Deactivated Caribbean island lighthouse

Navassa Island Light is a deactivated lighthouse on Navassa Island, which lies in the Caribbean Sea at the south end of the Windward Passage between the islands of Hispaniola (Haiti and the Dominican Republic) to the east and Cuba and Jamaica to the west. It is on the shortest route between the east coast of the United States and the Panama Canal. The light was built in 1917 and deactivated in 1996. The light is gradually deteriorating from lack of maintenance. The keepers' house is roofless and in ruins.

==History==
In 1905, the U.S. Lighthouse Service identified Navassa Island as a good location for a new lighthouse. However, plans for the light moved slowly. With the opening of the Panama Canal in 1914, shipping between the American eastern seaboard and the Canal through the Windward Passage between Cuba and Haiti increased in the area of Navassa, which proved a hazard to navigation. Congress appropriated $125,000 in 1913 to build a lighthouse on Navassa, and in 1917 the Lighthouse Service built the 162 ft Navassa Island Light on the island, 395 ft above sea level. At the same time, a wireless telegraphy station was established on the island. A keeper and two assistants were assigned to live there until the Lighthouse Service installed an automatic beacon in 1929.
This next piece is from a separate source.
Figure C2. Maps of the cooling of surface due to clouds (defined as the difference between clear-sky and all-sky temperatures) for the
After absorbing the Lighthouse Service in 1939, the U.S. Coast Guard serviced the light twice each year. The U.S. Navy set up an observation post for the duration of World War II.
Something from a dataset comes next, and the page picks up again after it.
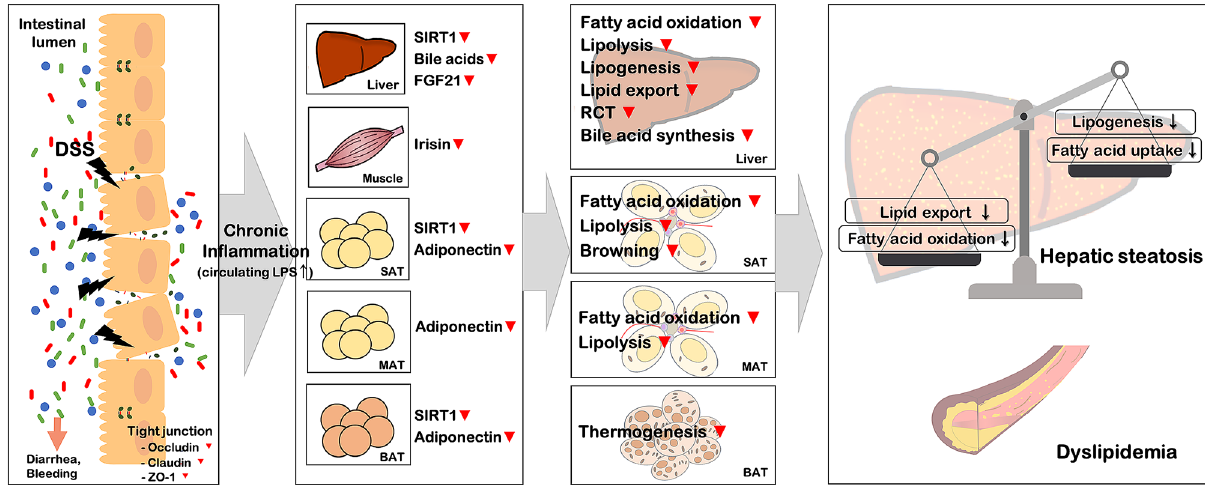
Figure 8. A potential molecular mechanism for how DSS-induced colitis is linked to metabolic-dysfunction phenotypes, i.e. hepatosteatosis and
In 1996, the Coast Guard dismantled the light on Navassa, which ended its interest in the island. Consequently, the Department of the Interior assumed responsibility for the civil administration of the area, and placed the island under its Office of Insular Affairs.

The importance of the light before the advent of GPS is evident in the fact that it has the twelfth-highest tower and fourth-highest focal plane of all U.S. lights.